And they have a perfect storm to add to the fact that debt is near record levels on a consumer basis. Their piggy banks, also known as homes, are now under water. Their credit availability has dried up, thanks to new tighter lending standards (which Paulson is foolishly trying to loosen now). They are losing jobs, which, last I checked, tends to cut into spending habits. They are losing money in the stock market, be it a brokerage account, college account or retirement account. And consumer sentiment numbers continue to be near lows, which means consumers are depressed. Now my wife likes to spend money when she is depressed, but not so much when she is depressed about finances. Any how, did I mention that consumer spending is hitting a wall? Well, it is and I have been pounding that drum for a while.

Over two thirds of our GDP is tied to consumer spending (which is a somewhat unhealthy percentage from what I read), but that means a 2.8% drop in spending correlates roughly to almost a 2% drop in GDP. Add to that likely export drops due to global recessionary pressures, and we should easily get a 2% annualized drop, probably more like 3% annualized, this quarter. For the one economist still on the wall on whether we are starting a recession, you can now join the recession crowd. I know technically it takes two quarters of GDP drop (the official definition is a bit more amorphous, but most think the definition is two quarters of GDP drop, so I will work with that) and we have to get another quarter of drop to qualify. So raise your hand if you think the GDP will go up next quarter. Anyone? I see no hands, so it is unanimous - we are in a recession. You can quote me on that. Or you can quote Buffet who said something to the effect that it sure feels like it, and that was a couple of months ago when things seemed darn right rosy compared to today. Let me move on, because there is a lot of juice out there today.

_Lines of data:_
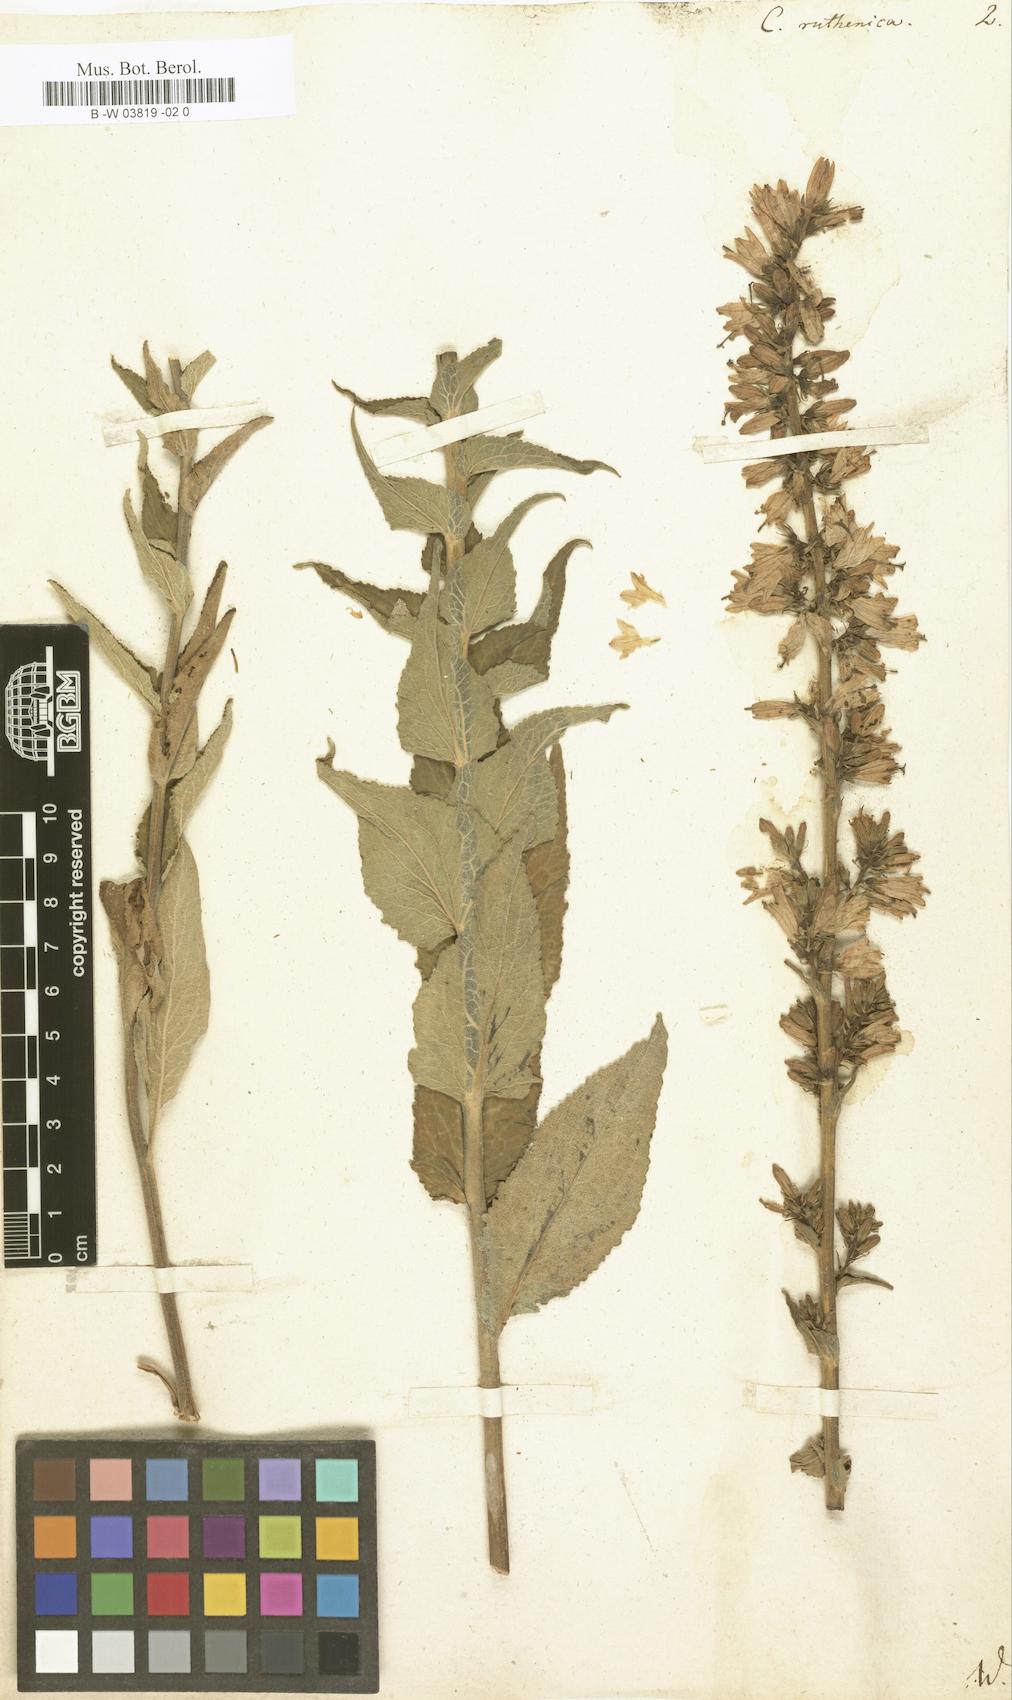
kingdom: Plantae
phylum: Tracheophyta
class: Magnoliopsida
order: Asterales
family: Campanulaceae
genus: Campanula
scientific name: Campanula bononiensis
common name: Pale bellflower
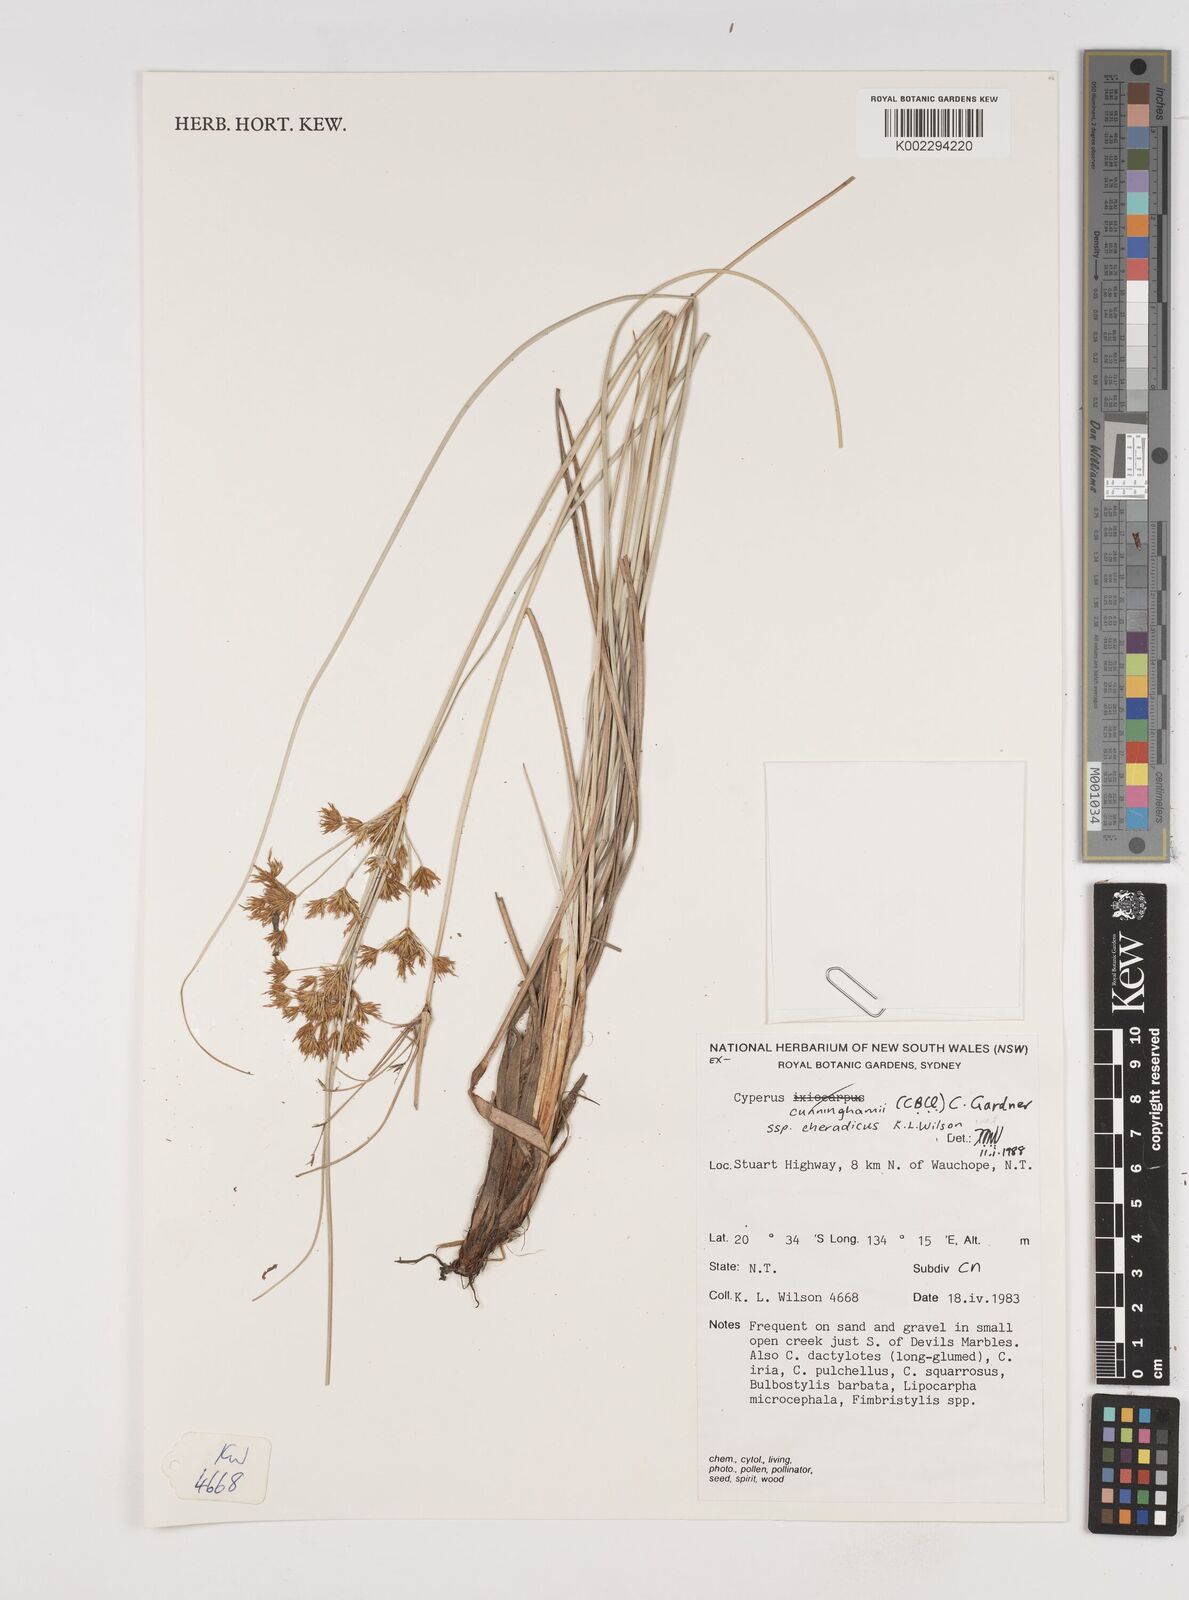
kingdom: Plantae
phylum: Tracheophyta
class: Liliopsida
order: Poales
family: Cyperaceae
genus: Cyperus
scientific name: Cyperus cunninghamii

_PROBLEM SET:_
1. Write out the consumer spending passage between "And they have" and "for a while.", inclusive.
2. In the consumer spending passage, how much of GDP is tied to consumer spending?
Rely only on the consumer spending passage.

_IN RESPONSE:_
1.
And they have a perfect storm to add to the fact that debt is near record levels on a consumer basis. Their piggy banks, also known as homes, are now under water. Their credit availability has dried up, thanks to new tighter lending standards (which Paulson is foolishly trying to loosen now). They are losing jobs, which, last I checked, tends to cut into spending habits. They are losing money in the stock market, be it a brokerage account, college account or retirement account. And consumer sentiment numbers continue to be near lows, which means consumers are depressed. Now my wife likes to spend money when she is depressed, but not so much when she is depressed about finances. Any how, did I mention that consumer spending is hitting a wall? Well, it is and I have been pounding that drum for a while.

2. Over two thirds